§ **Data for this task**
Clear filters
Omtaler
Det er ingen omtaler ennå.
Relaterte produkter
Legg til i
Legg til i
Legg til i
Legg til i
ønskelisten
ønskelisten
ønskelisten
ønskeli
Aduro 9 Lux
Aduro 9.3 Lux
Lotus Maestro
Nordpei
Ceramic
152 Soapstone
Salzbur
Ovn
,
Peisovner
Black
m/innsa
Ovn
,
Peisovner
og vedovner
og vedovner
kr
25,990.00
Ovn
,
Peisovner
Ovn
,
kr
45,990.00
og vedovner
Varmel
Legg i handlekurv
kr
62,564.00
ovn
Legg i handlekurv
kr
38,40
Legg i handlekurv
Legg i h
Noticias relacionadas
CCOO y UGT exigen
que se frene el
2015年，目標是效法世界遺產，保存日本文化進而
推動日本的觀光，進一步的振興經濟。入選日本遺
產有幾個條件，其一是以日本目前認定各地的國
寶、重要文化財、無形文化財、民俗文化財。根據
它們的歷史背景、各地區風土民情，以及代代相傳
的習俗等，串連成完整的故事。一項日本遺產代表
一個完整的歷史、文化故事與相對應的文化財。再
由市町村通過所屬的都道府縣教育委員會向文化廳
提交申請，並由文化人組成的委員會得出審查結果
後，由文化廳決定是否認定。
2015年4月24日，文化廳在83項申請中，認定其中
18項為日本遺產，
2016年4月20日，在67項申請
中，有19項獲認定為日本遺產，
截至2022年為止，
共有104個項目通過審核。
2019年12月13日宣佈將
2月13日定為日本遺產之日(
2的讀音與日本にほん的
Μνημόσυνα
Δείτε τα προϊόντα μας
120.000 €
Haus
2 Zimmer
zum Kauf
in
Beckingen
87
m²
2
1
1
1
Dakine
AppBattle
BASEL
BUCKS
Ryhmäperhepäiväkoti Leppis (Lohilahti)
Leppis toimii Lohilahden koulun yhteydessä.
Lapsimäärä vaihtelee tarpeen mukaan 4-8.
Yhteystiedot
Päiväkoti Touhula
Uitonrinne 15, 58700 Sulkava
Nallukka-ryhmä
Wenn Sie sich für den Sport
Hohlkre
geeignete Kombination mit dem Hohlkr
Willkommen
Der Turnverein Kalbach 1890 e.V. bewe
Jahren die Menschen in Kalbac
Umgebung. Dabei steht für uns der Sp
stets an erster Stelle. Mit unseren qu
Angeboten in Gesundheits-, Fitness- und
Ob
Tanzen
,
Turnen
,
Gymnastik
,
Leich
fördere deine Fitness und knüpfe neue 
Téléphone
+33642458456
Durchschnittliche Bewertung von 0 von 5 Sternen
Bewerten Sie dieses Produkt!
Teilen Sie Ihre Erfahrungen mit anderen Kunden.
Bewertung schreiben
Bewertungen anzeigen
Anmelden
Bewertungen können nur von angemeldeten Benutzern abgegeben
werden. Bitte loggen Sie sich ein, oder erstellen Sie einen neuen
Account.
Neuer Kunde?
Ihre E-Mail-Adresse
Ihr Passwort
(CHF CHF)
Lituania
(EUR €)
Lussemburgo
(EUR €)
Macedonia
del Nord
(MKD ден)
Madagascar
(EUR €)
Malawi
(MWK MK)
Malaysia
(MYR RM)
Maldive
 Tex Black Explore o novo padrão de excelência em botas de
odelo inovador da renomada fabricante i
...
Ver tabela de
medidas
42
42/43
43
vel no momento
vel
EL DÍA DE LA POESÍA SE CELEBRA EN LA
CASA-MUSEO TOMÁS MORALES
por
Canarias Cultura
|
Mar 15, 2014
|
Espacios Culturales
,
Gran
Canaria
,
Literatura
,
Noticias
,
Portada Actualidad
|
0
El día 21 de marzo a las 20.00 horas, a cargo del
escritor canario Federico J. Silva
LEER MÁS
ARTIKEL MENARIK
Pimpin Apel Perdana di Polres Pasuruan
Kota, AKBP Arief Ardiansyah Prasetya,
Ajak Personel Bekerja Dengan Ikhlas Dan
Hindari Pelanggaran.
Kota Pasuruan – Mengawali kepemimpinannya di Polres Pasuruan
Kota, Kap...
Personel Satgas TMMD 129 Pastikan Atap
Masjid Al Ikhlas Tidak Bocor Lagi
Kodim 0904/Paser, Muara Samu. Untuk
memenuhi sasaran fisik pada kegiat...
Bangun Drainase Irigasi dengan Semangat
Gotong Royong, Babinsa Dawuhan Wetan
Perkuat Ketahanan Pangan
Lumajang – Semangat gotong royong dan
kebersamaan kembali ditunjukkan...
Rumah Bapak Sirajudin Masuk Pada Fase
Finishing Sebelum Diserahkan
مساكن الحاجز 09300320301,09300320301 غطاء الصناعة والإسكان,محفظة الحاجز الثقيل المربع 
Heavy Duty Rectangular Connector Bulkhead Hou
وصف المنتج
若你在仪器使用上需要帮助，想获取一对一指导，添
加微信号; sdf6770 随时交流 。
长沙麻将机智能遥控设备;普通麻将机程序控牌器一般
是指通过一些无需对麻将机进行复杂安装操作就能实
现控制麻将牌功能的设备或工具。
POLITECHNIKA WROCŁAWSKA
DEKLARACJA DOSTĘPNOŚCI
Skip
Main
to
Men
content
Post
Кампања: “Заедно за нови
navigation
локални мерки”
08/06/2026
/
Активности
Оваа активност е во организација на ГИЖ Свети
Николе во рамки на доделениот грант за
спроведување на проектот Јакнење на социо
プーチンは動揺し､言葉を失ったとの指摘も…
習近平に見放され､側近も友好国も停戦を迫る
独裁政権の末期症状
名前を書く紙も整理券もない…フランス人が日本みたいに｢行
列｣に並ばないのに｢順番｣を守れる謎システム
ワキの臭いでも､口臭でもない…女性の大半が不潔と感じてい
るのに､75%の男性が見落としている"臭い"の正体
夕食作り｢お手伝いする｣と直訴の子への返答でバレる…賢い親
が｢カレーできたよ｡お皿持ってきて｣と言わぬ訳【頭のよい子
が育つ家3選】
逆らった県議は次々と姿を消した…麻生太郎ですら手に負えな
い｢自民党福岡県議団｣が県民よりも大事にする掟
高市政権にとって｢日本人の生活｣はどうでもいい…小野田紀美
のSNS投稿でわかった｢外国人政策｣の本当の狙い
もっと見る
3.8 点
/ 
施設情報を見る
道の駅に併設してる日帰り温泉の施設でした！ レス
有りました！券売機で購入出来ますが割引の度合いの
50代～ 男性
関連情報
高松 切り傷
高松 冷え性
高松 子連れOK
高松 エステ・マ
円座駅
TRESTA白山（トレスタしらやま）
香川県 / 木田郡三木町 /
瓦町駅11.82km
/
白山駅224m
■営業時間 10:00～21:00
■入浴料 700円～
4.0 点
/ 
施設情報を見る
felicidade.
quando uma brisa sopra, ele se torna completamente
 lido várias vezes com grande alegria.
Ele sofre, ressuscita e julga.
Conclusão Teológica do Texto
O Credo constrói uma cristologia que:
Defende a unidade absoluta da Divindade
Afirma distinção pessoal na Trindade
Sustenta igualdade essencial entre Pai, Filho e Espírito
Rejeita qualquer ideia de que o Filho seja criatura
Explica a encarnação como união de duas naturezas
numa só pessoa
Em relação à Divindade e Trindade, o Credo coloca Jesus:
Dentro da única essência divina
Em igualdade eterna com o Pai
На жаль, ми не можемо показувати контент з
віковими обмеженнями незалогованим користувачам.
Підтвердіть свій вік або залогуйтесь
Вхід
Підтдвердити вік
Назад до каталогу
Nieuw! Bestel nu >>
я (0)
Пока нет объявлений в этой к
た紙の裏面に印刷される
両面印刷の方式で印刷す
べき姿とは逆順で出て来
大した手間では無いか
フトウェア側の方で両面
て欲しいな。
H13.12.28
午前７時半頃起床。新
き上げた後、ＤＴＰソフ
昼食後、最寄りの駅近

§ **The task**
The answer should be a single number: how many lines in the records contain "Pasuruan".

§ **Written response**
2